Terrible noises filled the hallway Saturday morning under Cape Girardeau Central Junior High School during the second annual Citizens Police Academy.
“You done shot me!” yelled a man’s voice from one end of the hall. “I’m gonna kill you!”
“Somebody help!” yelled a woman from the other end.
Then there were the intermittent spurts of gunfire. But no one was in danger. It was only the sounds of 17 area residents being put through high-intensity simulations by members of the Cape Girardeau Police Department. The scenarios were based on what cops can reasonably expect to encounter on a given patrol.
In the room where the shots had come from, Sgt. Adam Glueck was critiquing the performance of Cape Girardeau County assistant prosecutor Angel Woodruff and Carol Childers, the latter whose Kevlar vest sported splatters of blue paint from the simulation 9mm handguns the participants used.
Woodruff and Childers had been tasked with investigating an anonymous tip at a residence whose occupants became aggressive.
During the exercise, Childers had shot one subject in the leg and turned to help Woodruff subdue the other, but in kneeling to handcuff him, had set her sidearm on the ground. The “injured” subject crawled over, grabbed it and shot her three times.
“It’s OK,” Glueck assured them. “We expect you guys to not be good at this. That’s the whole point.”
“That was intense. It makes you have a great appreciation of what [police officers] do, which I already did,” Childers said, shaking her head. “Shot with my own gun.”
The participants completed eight stations over the course of the daylong training, one of which simulated an officer without backup encountering a man who had taken a woman hostage and was holding her at gunpoint.
Participant Roy Merideth came out of the simulation excited but shaken. He had drawn his gun when the subject had taken his hostage, but through a combination of negotiation and command presence, he had been able to talk him into handing over the gun.
“It felt like an eternity,” he said, “even though it was probably 30 seconds or less.”
Participant Patrick Koetting, on the other hand, came out of the simulation shot.
“Immediately, your heart rate is ... boom,” he said. “I’m obviously not going home tonight, or at least with a bunch of holes in me.”
Other scenarios included a suicidal person in a car and an intoxicated person passed out on the sidewalk with a crowd gathered.
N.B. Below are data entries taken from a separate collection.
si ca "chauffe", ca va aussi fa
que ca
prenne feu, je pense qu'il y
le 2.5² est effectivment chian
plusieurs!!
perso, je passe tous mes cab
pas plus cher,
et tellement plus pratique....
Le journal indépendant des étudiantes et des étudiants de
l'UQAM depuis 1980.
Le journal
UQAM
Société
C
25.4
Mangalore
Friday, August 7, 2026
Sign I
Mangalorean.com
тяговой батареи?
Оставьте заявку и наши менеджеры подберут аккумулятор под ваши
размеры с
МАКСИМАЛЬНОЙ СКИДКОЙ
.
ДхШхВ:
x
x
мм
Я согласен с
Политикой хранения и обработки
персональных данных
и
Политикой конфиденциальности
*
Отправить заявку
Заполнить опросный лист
But the scenario that best illustrated the volatility and danger that can emerge during a call simulated an officer responding to a residence after concerned parents had reported their adult son as suicidal.
The first participant to try was Rocky Everett, a veteran who served in Iraq and Afghanistan.
The subject emerged, immediately hostile and throwing chairs against the wall. Everett tried to subdue the subject without using a Taser or firearm, but when Everett pushed him against the wall, the subject produced a fake knife and stabbed him repeatedly.
Patrolman Mike Kidd explained what Everett did wrong.
“You have to get some distance between you and this guy,” Kidd said, signaling the actor to brandish the knife. “But when he’s done that, he’s bought and paid for.”
The purpose of the simulation was to illustrate what the law-enforcement community calls the 21-foot rule, which states in the roughly second-and-a-half it takes to draw and fire a weapon, the average assailant can make contact and possibly overwhelm an officer.
They had Everett and the subject test it in a sort of duel. On “go,” Everett drew and was able to squeeze off a shot, but it was glancing at best, and the subject’s momentum knocked him back against the wall.
The next participant, state Rep. Holly Rehder, nearly had her firearm wrestled away from her by the actress playing the subject’s mother, and when they tested the 21-foot rule, she didn’t even get her gun drawn in time. She said it gave her a better understanding of what police officers face.
Kidd said during the last year alone, Cape Girardeau police have responded to at least 21 analogous situations.